Я только замотал головой. Внутри у меня все словно запеклось, мне жутко хотелось пить, но не было ни желания доставать из рюкзака пластмассовую флягу с водой, ни сил. И так сойдет, чего уж сейчас копошиться. Рухни мне сейчас на голову паровоз, я бы даже и уклоняться не стал. Правильно Левон сказал – спекся.

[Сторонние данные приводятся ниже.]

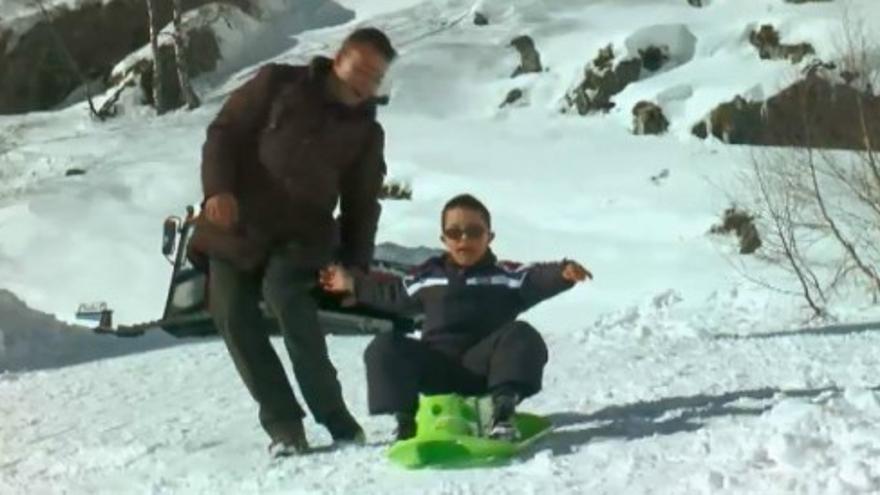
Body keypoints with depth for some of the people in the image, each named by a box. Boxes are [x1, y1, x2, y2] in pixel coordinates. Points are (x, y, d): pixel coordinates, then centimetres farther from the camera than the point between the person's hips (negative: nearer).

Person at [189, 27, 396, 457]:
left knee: (286, 296, -27)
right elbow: (224, 131, -1)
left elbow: (361, 206, 12)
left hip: (302, 233, -1)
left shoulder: (367, 132, 9)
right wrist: (218, 188, -16)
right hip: (237, 226, 1)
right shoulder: (277, 84, 2)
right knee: (233, 315, -10)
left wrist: (355, 267, 2)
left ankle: (335, 419, -20)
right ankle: (282, 422, 0)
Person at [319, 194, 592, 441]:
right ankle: (405, 420, -19)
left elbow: (537, 279, -12)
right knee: (385, 347, -16)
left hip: (483, 367, -3)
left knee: (521, 336, -28)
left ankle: (503, 412, -32)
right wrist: (352, 284, 32)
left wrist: (563, 272, -35)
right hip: (437, 371, 3)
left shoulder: (506, 276, 5)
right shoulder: (426, 278, 18)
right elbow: (392, 294, 32)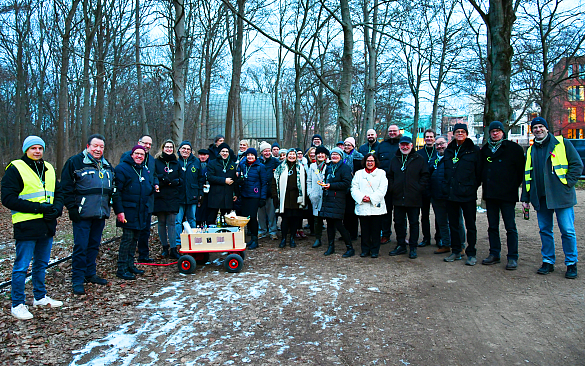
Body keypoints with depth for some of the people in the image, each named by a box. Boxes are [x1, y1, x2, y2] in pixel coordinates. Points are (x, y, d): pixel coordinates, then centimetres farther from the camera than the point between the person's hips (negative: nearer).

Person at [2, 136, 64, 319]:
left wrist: (56, 209, -5)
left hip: (47, 225, 7)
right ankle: (17, 304, 12)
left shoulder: (48, 169, 12)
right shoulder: (15, 169, -8)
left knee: (42, 264, 18)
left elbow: (58, 193, 15)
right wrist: (37, 207, -19)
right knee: (21, 266, 0)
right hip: (26, 226, -7)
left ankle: (39, 297, 32)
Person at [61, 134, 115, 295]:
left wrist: (108, 204, 15)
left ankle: (90, 274, 26)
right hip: (82, 214, -6)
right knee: (80, 247, -4)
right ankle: (77, 280, 5)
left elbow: (111, 189, 25)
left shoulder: (107, 165, 15)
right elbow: (66, 188, -7)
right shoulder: (75, 162, -5)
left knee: (94, 245, 14)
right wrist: (72, 208, -13)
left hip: (100, 214, 6)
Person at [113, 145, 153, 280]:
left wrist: (152, 188, 3)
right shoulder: (122, 168, -8)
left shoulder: (144, 170, 16)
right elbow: (116, 191, -13)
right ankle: (122, 269, 1)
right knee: (127, 238, -7)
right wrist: (119, 211, -19)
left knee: (135, 238, 14)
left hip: (141, 211, 8)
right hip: (128, 211, -8)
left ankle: (130, 265, 25)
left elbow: (148, 188, 28)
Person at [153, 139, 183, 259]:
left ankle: (173, 249, -3)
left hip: (173, 197, 1)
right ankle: (165, 248, 16)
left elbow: (182, 178, 10)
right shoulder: (156, 162, 5)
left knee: (171, 222, -4)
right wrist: (163, 179, -18)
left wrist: (176, 181, -10)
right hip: (160, 196, 0)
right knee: (162, 222, 6)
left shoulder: (176, 163, 13)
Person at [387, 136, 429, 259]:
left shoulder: (419, 160, 1)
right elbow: (390, 176, 18)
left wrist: (419, 189, -10)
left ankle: (413, 248, 13)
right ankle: (401, 245, 21)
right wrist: (392, 188, 3)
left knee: (414, 223, 4)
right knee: (398, 222, 9)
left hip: (414, 199, -3)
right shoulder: (395, 160, 12)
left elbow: (425, 176, 0)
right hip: (398, 198, 4)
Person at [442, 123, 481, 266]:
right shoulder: (449, 150, 11)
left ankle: (471, 254, 12)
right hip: (451, 194, 4)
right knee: (453, 224, 11)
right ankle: (456, 251, 22)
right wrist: (446, 186, 10)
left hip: (468, 194, -4)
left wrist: (473, 187, -4)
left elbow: (479, 172, 0)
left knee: (470, 225, 4)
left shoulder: (474, 150, -1)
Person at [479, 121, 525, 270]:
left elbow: (521, 169, 0)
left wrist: (514, 186, -3)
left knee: (510, 227, -2)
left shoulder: (513, 148, 0)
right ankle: (494, 254, 19)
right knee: (492, 226, 10)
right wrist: (485, 185, 11)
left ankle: (512, 257, 5)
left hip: (507, 195, -5)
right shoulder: (484, 149, 13)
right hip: (490, 194, 5)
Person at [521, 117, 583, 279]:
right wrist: (525, 198, 13)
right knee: (545, 230, 9)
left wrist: (567, 183, -11)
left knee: (567, 231, -1)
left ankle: (571, 264, 12)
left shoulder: (562, 144, 1)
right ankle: (548, 261, 19)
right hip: (541, 198, 5)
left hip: (561, 196, -4)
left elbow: (577, 165, 0)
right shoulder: (531, 151, 15)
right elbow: (527, 175, 17)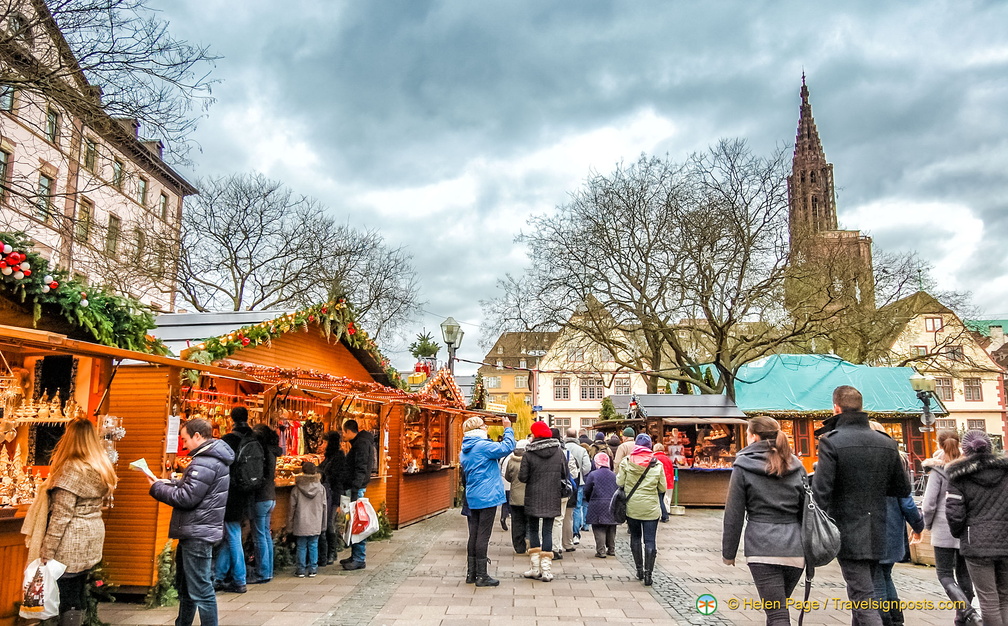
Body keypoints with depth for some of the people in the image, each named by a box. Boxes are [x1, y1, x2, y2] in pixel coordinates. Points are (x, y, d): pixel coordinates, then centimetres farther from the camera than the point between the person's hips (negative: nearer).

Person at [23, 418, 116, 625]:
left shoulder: (71, 469, -17)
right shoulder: (101, 467, 8)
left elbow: (61, 515, -19)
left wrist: (47, 552, -15)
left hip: (72, 543, -8)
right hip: (91, 539, 8)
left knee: (64, 598, 3)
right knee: (77, 595, 15)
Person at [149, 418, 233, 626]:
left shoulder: (206, 463, -21)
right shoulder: (211, 457, 14)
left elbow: (186, 498, -22)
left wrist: (157, 488, -8)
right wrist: (166, 483, 5)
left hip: (198, 533, -11)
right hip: (195, 531, 11)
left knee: (200, 590, -5)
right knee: (185, 585, 23)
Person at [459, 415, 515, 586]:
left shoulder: (464, 451, 12)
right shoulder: (483, 446, -15)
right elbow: (507, 447, -18)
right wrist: (508, 428, -6)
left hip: (472, 498, 8)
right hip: (487, 497, -8)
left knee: (474, 534, 12)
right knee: (483, 535, -3)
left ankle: (471, 573, 19)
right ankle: (482, 575, 2)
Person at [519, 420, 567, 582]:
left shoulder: (529, 453, -11)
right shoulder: (558, 451, -2)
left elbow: (522, 477, -10)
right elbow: (565, 474, 4)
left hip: (533, 498, -2)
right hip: (552, 499, 2)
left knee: (533, 530, 11)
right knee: (548, 531, 5)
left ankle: (535, 568, 11)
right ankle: (546, 570, 3)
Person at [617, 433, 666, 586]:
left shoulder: (626, 462, -6)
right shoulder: (657, 464, -5)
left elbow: (619, 483, -4)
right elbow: (662, 489, 1)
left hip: (632, 507, 1)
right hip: (651, 508, -1)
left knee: (635, 537, 17)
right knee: (650, 540, 4)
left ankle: (639, 569, 22)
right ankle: (648, 573, 0)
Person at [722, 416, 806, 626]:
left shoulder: (743, 467, -2)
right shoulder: (796, 466, 10)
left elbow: (734, 515, -2)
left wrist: (728, 552, 7)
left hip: (762, 548, -5)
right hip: (795, 549, 5)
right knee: (779, 607, 20)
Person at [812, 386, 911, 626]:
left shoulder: (831, 442, -13)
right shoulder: (887, 443, 5)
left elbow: (821, 492, -18)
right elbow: (903, 489, 12)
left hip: (848, 535, -6)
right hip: (877, 535, 6)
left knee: (863, 600, -4)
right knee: (862, 593, 20)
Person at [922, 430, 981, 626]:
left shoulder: (938, 471, -11)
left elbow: (928, 505, -12)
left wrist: (928, 524, 4)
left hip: (945, 530, -5)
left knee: (945, 574, 4)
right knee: (964, 574, 15)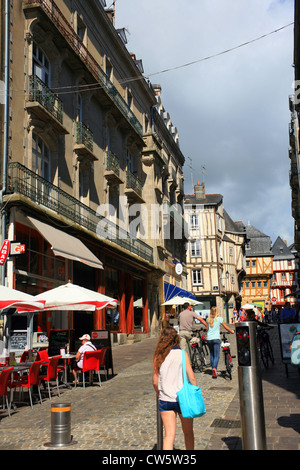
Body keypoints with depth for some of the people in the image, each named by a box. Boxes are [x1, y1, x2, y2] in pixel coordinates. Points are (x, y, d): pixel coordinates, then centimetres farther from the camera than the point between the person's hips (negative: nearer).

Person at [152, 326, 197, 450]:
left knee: (169, 435, 7)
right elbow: (191, 377, -9)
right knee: (188, 432, 18)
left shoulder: (158, 356, -2)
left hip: (165, 400, 1)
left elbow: (155, 381, 2)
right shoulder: (182, 354, -8)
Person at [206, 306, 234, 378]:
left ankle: (213, 370, 21)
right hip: (216, 338, -3)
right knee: (216, 355, -5)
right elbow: (226, 328, 5)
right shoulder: (219, 319, 0)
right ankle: (214, 368, -26)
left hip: (209, 339, 3)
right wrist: (232, 331, 24)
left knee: (211, 354, 17)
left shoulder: (208, 319, 9)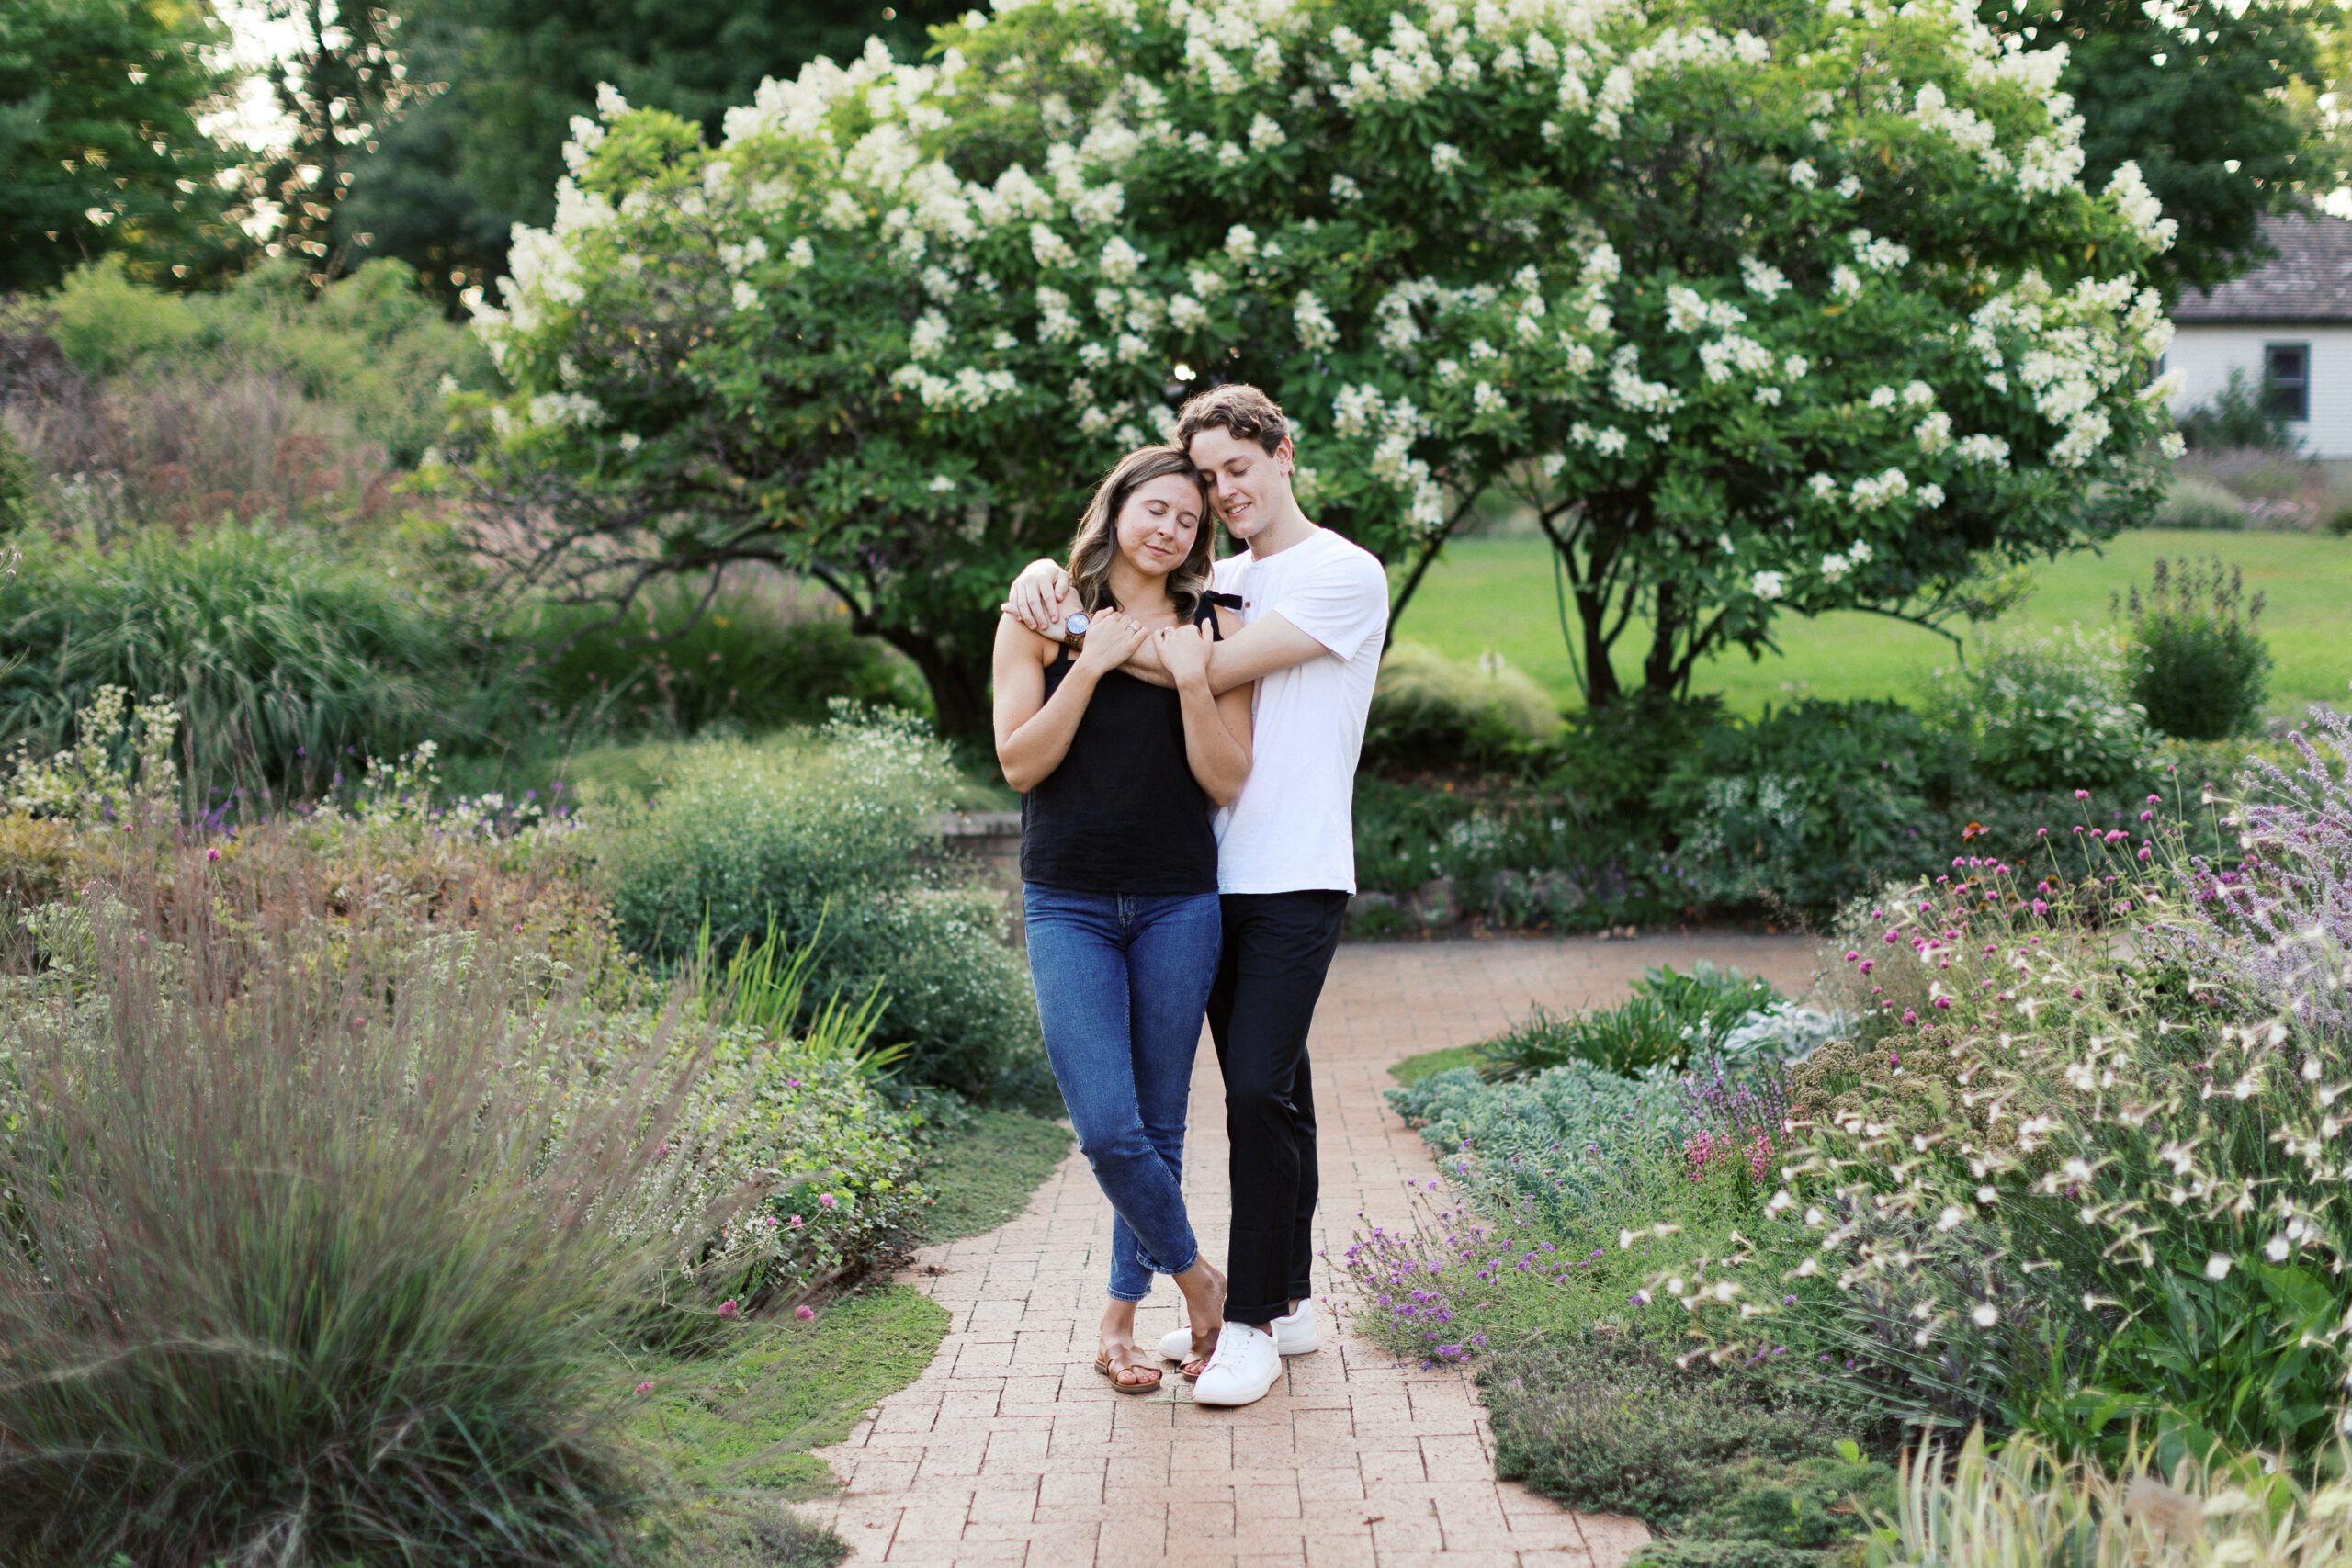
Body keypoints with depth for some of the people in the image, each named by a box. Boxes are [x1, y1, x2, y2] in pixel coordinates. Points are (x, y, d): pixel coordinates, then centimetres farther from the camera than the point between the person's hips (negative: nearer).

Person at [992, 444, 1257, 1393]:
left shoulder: (1211, 632, 5)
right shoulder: (1040, 618, 3)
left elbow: (1227, 783, -1)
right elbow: (1019, 762, -6)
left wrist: (1191, 681, -14)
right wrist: (1091, 664, -12)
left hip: (1179, 903, 2)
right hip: (1068, 905, -1)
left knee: (1159, 1127, 7)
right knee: (1107, 1130, -11)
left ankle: (1121, 1318, 24)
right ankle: (1196, 1276, 15)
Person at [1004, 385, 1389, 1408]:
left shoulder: (1346, 575, -6)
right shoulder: (1220, 581, 17)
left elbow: (1210, 673, -15)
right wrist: (1048, 577, -4)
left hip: (1297, 881, -7)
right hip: (1219, 877, 7)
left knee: (1259, 1089, -12)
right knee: (1268, 1094, 12)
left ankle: (1252, 1323, -5)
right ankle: (1286, 1301, 20)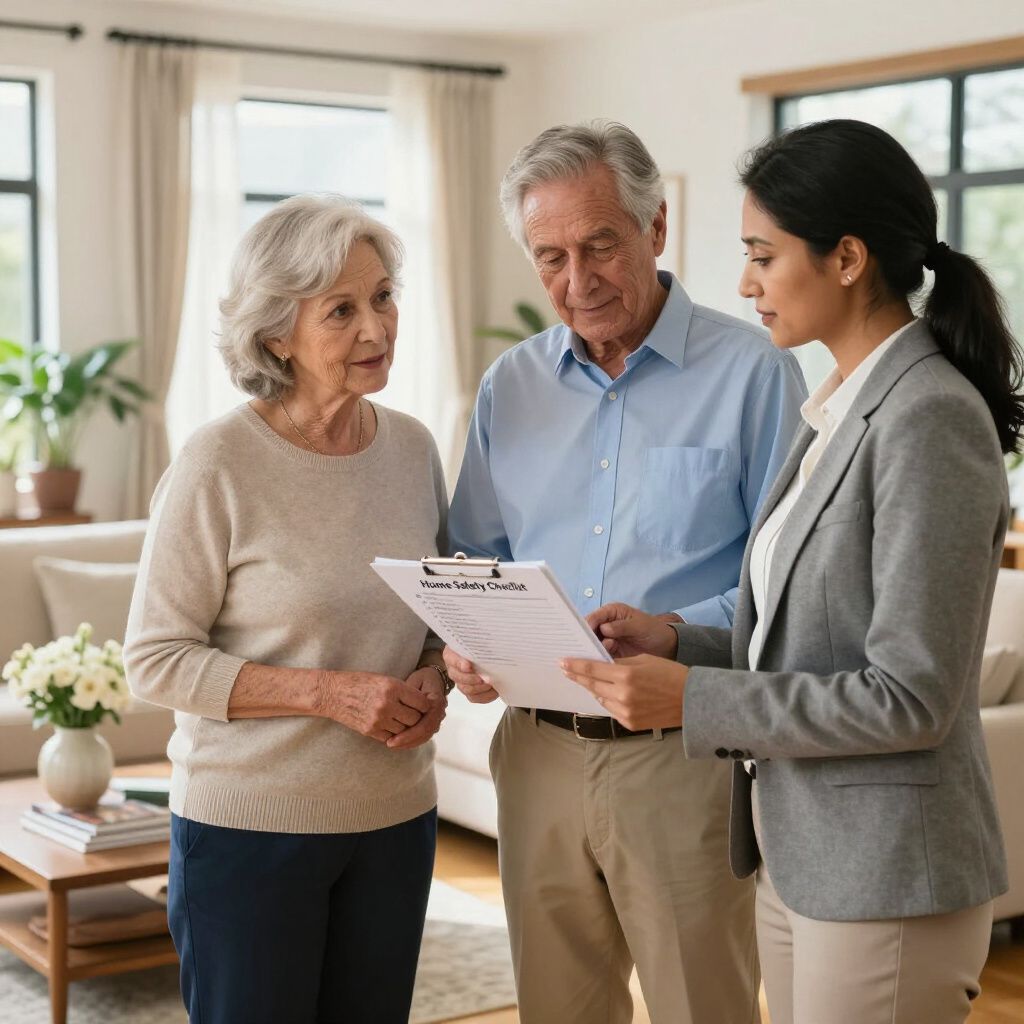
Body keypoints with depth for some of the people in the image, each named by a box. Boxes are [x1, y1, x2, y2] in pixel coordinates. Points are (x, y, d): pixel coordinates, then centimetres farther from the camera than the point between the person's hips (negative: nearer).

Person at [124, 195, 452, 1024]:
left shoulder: (413, 447, 2)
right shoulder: (219, 466, -14)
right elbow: (155, 659, -12)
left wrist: (432, 679, -7)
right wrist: (327, 693, -21)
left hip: (395, 816, 5)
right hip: (249, 824, -5)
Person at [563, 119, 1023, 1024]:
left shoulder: (931, 417, -18)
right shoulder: (840, 411, 9)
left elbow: (908, 699, -21)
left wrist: (691, 698, -19)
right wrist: (677, 642, 1)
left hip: (885, 876, -8)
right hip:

Люта с Гизелой молчали. Какая-то в них появилась взаимная терпимость, даже не приязнь, а так, тень приязни. Во всяком случае, отторжение почти пропало, сменившись безразличием. Но безразличием с маленьким знаком плюс. Чужая беда сближает, особенно если она в любую минуту может стать и твоей тоже.
Авдей, похоже, что-то решил для себя, такой у него был взгляд – особенный. Я догадался, что он решил остаться здесь, что бы здесь ни случилось, и сейчас объявит нам, что собирается вернуться в город, но бард сдержался и не ушел. Все-таки он не безнадежный эгоист, подумал я, надо же! Мне ведь и в голову не пришло остаться здесь навсегда.
Даже старший сержант Голядкин – и тот смотрел на меня укоризненно. Испуганно и укоризненно одновременно. В то, что все в России погибли или погибнут в самое ближайшее время, он не верил. Только смаргивал нервно да дергал головой – ни дать ни взять воробей. Чижик-Пыжик.
– Не верю я, что Гинча да Димсон вот так запросто себя зарезать позволят, – встрял Гонзик. – Не такие они пацаны, чтобы из-за каких-то чумных железок конкретно сгинуть. Если люди делом заняты, им некогда друг друга калечить, я так думаю. А дел в городе сейчас навалом. Завалы разобрать, людям убежища какие-нибудь построить, накормить, опять же. Думаешь, не помогут убежища? А ты пробовал? Нет, так нечего и фуфло гнать! А вот нам поторапливаться точно надо. Так что пошли, братва. Нечего тут рассиживаться.
– Вставай, Константин, – рявкнул богун на весь лес и неожиданно коротко размахнулся и огрел меня своим посохом по плечу. Больно, между прочим, ударил, от души. И ведь помогло же!
Я поднялся и занял свое место, замкнув колонну.
И мы двинулись дальше по берегу, оставляя в стороне разрушенную церковь и навсегда затихший поселок.